There was more bad news for retail in New York City in the first three months of the year, with rents sliding in almost all Manhattan retail corridors during the first quarter, according to CBRE’s quarterly report.

On average, rents declined 19.5% year over year to hit $653 per SF, the report found. Rents decreased in all but three of the 16 retail corridors that the brokerage tracks. There are 209 direct ground-floor spaces being actively marketed right now in the borough.
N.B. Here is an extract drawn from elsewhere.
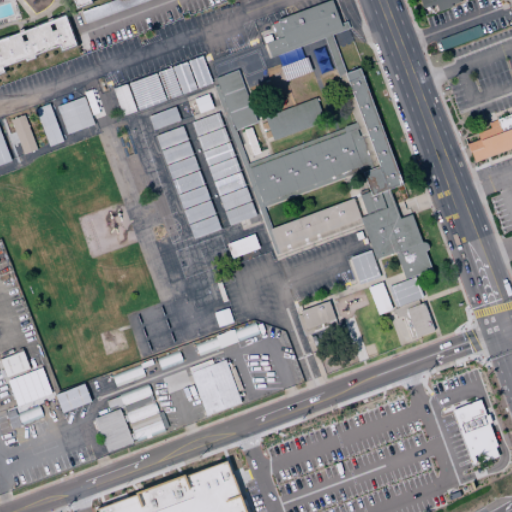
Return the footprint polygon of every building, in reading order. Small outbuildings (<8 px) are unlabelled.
[(71,0),(74,9),(90,4),(89,0),(71,0)] [(287,47),(339,28),(328,0),(276,20),(277,22),(283,36),(286,45),(287,47)] [(417,0),(420,9),(435,5),(437,10),(460,3),(459,0),(417,0)] [(0,38),(0,74),(3,74),(0,66),(58,47),(59,51),(74,47),(65,18),(0,38)] [(277,22),(271,24),(273,29),(276,39),(283,36),(277,22)] [(463,33),(437,39),(439,49),(465,44),(463,33)] [(262,37),(270,34),(272,40),(264,43),(264,42),(262,37)] [(283,36),(276,39),(265,43),(268,52),(286,45),(283,36)] [(187,61),(202,55),(212,83),(198,88),(187,61)] [(338,63),(339,56),(326,55),(326,61),(338,63)] [(280,67),(305,57),(315,84),(291,94),(280,67)] [(172,67),(186,61),(196,89),(182,94),(172,67)] [(157,72),(171,67),(181,94),(167,99),(157,72)] [(359,172),(376,166),(342,73),(357,68),(400,185),(385,190),(379,193),(368,196),(367,192),(359,172)] [(216,78),(238,69),(258,122),(235,130),(216,78)] [(128,83),(155,73),(165,100),(138,110),(128,83)] [(113,89),(127,83),(137,111),(123,116),(113,89)] [(84,91),(91,88),(100,114),(93,117),(84,91)] [(54,97),(74,90),(88,127),(68,134),(54,97)] [(194,99),(208,94),(214,108),(200,113),(194,99)] [(313,98),(322,121),(273,140),(264,117),(313,98)] [(34,109),(48,104),(62,141),(48,146),(34,109)] [(148,116),(175,106),(181,120),(154,130),(148,116)] [(192,123),(219,113),(224,126),(197,136),(192,123)] [(10,120),(23,114),(36,149),(23,154),(10,120)] [(250,168),(343,132),(341,127),(354,122),(357,129),(355,129),(357,136),(359,135),(369,162),(263,202),(250,168)] [(472,162),(511,148),(511,128),(500,132),(497,123),(474,131),(477,140),(466,144),(472,162)] [(0,126),(12,159),(0,163),(0,126)] [(156,136),(183,126),(188,140),(161,150),(156,136)] [(197,137),(224,127),(229,141),(202,151),(197,137)] [(244,130),(251,127),(260,153),(253,155),(244,130)] [(161,151),(188,141),(193,155),(166,165),(161,151)] [(203,152),(229,142),(235,156),(208,166),(203,152)] [(167,165),(194,155),(199,169),(172,179),(167,165)] [(208,167),(235,157),(240,171),(213,181),(208,167)] [(172,181),(199,171),(204,185),(177,195),(172,181)] [(213,182),(240,172),(246,186),(219,196),(213,182)] [(178,195),(205,185),(210,199),(183,209),(178,195)] [(219,197),(246,187),(251,201),(224,211),(219,197)] [(358,218),(365,216),(385,208),(379,193),(385,190),(389,199),(390,198),(395,211),(398,219),(410,214),(421,242),(423,243),(424,245),(425,248),(425,250),(424,251),(423,252),(430,271),(417,275),(402,280),(400,273),(393,254),(393,253),(373,260),(361,226),(358,218)] [(368,196),(367,192),(357,195),(365,216),(385,208),(379,193),(368,196)] [(267,229),(271,228),(350,199),(357,219),(274,250),(267,229)] [(183,210),(210,200),(215,214),(189,224),(183,210)] [(225,212),(249,203),(254,216),(229,225),(225,212)] [(189,225),(216,215),(221,229),(194,239),(190,228),(189,225)] [(224,245),(227,244),(252,234),(257,248),(255,249),(230,259),(224,245)] [(347,258),(368,250),(378,278),(357,285),(347,258)] [(386,287),(413,277),(421,297),(394,307),(386,287)] [(221,301),(215,283),(220,282),(226,300),(221,301)] [(366,287),(380,282),(390,309),(383,312),(376,314),(366,288),(366,287)] [(300,311),(328,300),(335,319),(307,329),(300,311)] [(402,316),(397,319),(393,309),(418,300),(419,304),(405,309),(407,315),(402,316)] [(405,309),(419,304),(423,302),(434,331),(433,331),(418,337),(416,338),(407,315),(405,309)] [(213,313),(224,309),(228,308),(232,322),(218,327),(213,313)] [(416,338),(411,340),(402,316),(407,315),(416,338)] [(197,355),(251,336),(247,325),(193,344),(197,355)] [(0,358),(0,363),(5,377),(28,369),(22,351),(0,358)] [(188,372),(204,416),(239,404),(224,360),(188,372)] [(143,377),(140,367),(111,378),(114,387),(143,377)] [(16,407),(50,394),(40,368),(6,381),(16,407)] [(60,413),(89,402),(83,384),(54,395),(60,413)] [(135,442),(163,432),(150,395),(146,385),(114,397),(115,399),(105,402),(108,411),(122,407),(135,442)] [(451,410),(469,465),(497,456),(479,400),(451,410)] [(42,417),(38,406),(6,418),(10,429),(42,417)] [(118,409),(92,418),(104,453),(131,444),(118,409)] [(92,509),(93,511),(244,511),(226,461),(92,509)]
“In New York City, we’re seeing continued adjustments to pricing expectations, as average asking rents continue to trend down,” CBRE Director of Research and Analysis Nicole LaRusso said, adding that many tenants are offering concessions and agreeing to short-term leases.

“Tenants, especially in food, apparel and fitness, are seizing these good opportunities," she said. "Off-price chains and ‘clicks-to-bricks’ retailers are also very active in the market.”

The biggest lease of the quarter was T.J. Maxx’s expansion at 250 West 57th St., which added 19K SF on the fourth floor. Retailer Mango took 18K SF at 561 Broadway in SoHo, the second-largest lease of the quarter.

Some have been warning of what has become known as a “retail apocalypse” for some time. Rents in Manhattan last year fell to their lowest rate in 17 years, according to a Real Estate Board of New York report.

Michael Kors announced it is shutting down between 100 and 125 of its full-priced stores. Meanwhile, Toys R Us announced last month it is shutting down or selling all of its U.S. stores.

But not everyone has a bleak outlook for the future of retail. Brookfield Property Partners this week acquired seven retail storefronts across four properties on Bleecker Street, where it plans to test out new retail concepts.